Task item
Copy out every line of text in the records below word for word, leaving out the pictures.

Input for this task

# # #

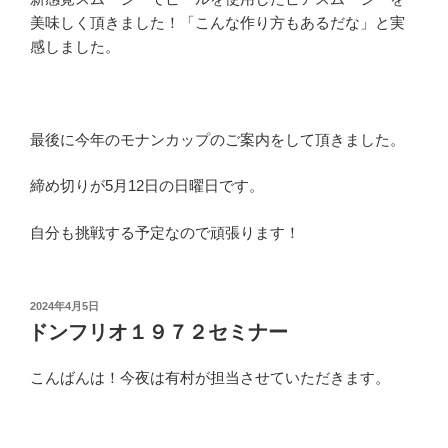
美味しく頂きました！「こんな作り方もあるだな」と実
感しました。
最後に今年のモナンカップのご案内をして頂きました。
締め切りが5月12日の日曜日です。
自分も挑戦する予定なので頑張ります！
投
2024年4月5日
稿
ドンフリオ１９７２セミナー
日:
こんばんは！今夜は有村が担当させていただきます。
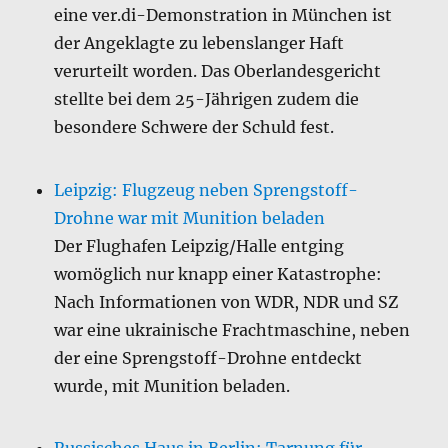
eine ver.di-Demonstration in München ist
der Angeklagte zu lebenslanger Haft
verurteilt worden. Das Oberlandesgericht
stellte bei dem 25-Jährigen zudem die
besondere Schwere der Schuld fest.
Leipzig: Flugzeug neben Sprengstoff-
Drohne war mit Munition beladen
Der Flughafen Leipzig/Halle entging
womöglich nur knapp einer Katastrophe:
Nach Informationen von WDR, NDR und SZ
war eine ukrainische Frachtmaschine, neben
der eine Sprengstoff-Drohne entdeckt
wurde, mit Munition beladen.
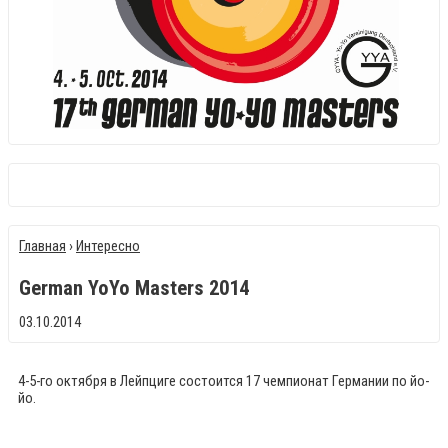
Главная
›
Интересно
German YoYo Masters 2014
03.10.2014
4-5-го октября в Лейпциге состоится 17 чемпионат Германии по йо-
йо.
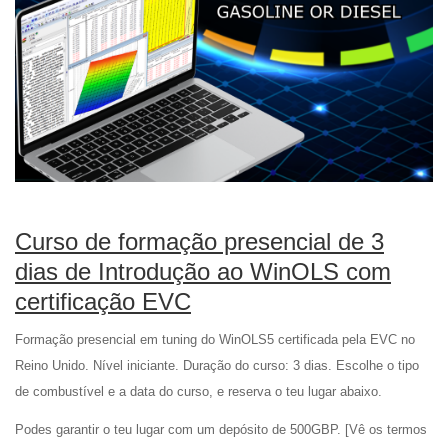
Curso de formação presencial de 3
dias de Introdução ao WinOLS com
certificação EVC
Formação presencial em tuning do WinOLS5 certificada pela EVC no
Reino Unido. Nível iniciante. Duração do curso: 3 dias. Escolhe o tipo
de combustível e a data do curso, e reserva o teu lugar abaixo.
Podes garantir o teu lugar com um depósito de 500GBP. [Vê os termos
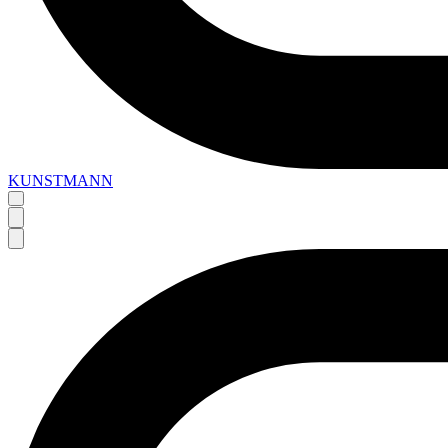
KUNSTMANN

# # #

Output of the exercise
美味しく頂きました！「こんな作り方もあるだな」と実
感しました。
最後に今年のモナンカップのご案内をして頂きました。
締め切りが5月12日の日曜日です。
自分も挑戦する予定なので頑張ります！
投
2024年4月5日
稿
ドンフリオ１９７２セミナー
日:
こんばんは！今夜は有村が担当させていただきます。
eine ver.di-Demonstration in München ist
der Angeklagte zu lebenslanger Haft
verurteilt worden. Das Oberlandesgericht
stellte bei dem 25-Jährigen zudem die
besondere Schwere der Schuld fest.
Leipzig: Flugzeug neben Sprengstoff-
Drohne war mit Munition beladen
Der Flughafen Leipzig/Halle entging
womöglich nur knapp einer Katastrophe:
Nach Informationen von WDR, NDR und SZ
war eine ukrainische Frachtmaschine, neben
der eine Sprengstoff-Drohne entdeckt
wurde, mit Munition beladen.
Главная
›
Интересно
German YoYo Masters 2014
03.10.2014
4-5-го октября в Лейпциге состоится 17 чемпионат Германии по йо-
йо.
Curso de formação presencial de 3
dias de Introdução ao WinOLS com
certificação EVC
Formação presencial em tuning do WinOLS5 certificada pela EVC no
Reino Unido. Nível iniciante. Duração do curso: 3 dias. Escolhe o tipo
de combustível e a data do curso, e reserva o teu lugar abaixo.
Podes garantir o teu lugar com um depósito de 500GBP. [Vê os termos
KUNSTMANN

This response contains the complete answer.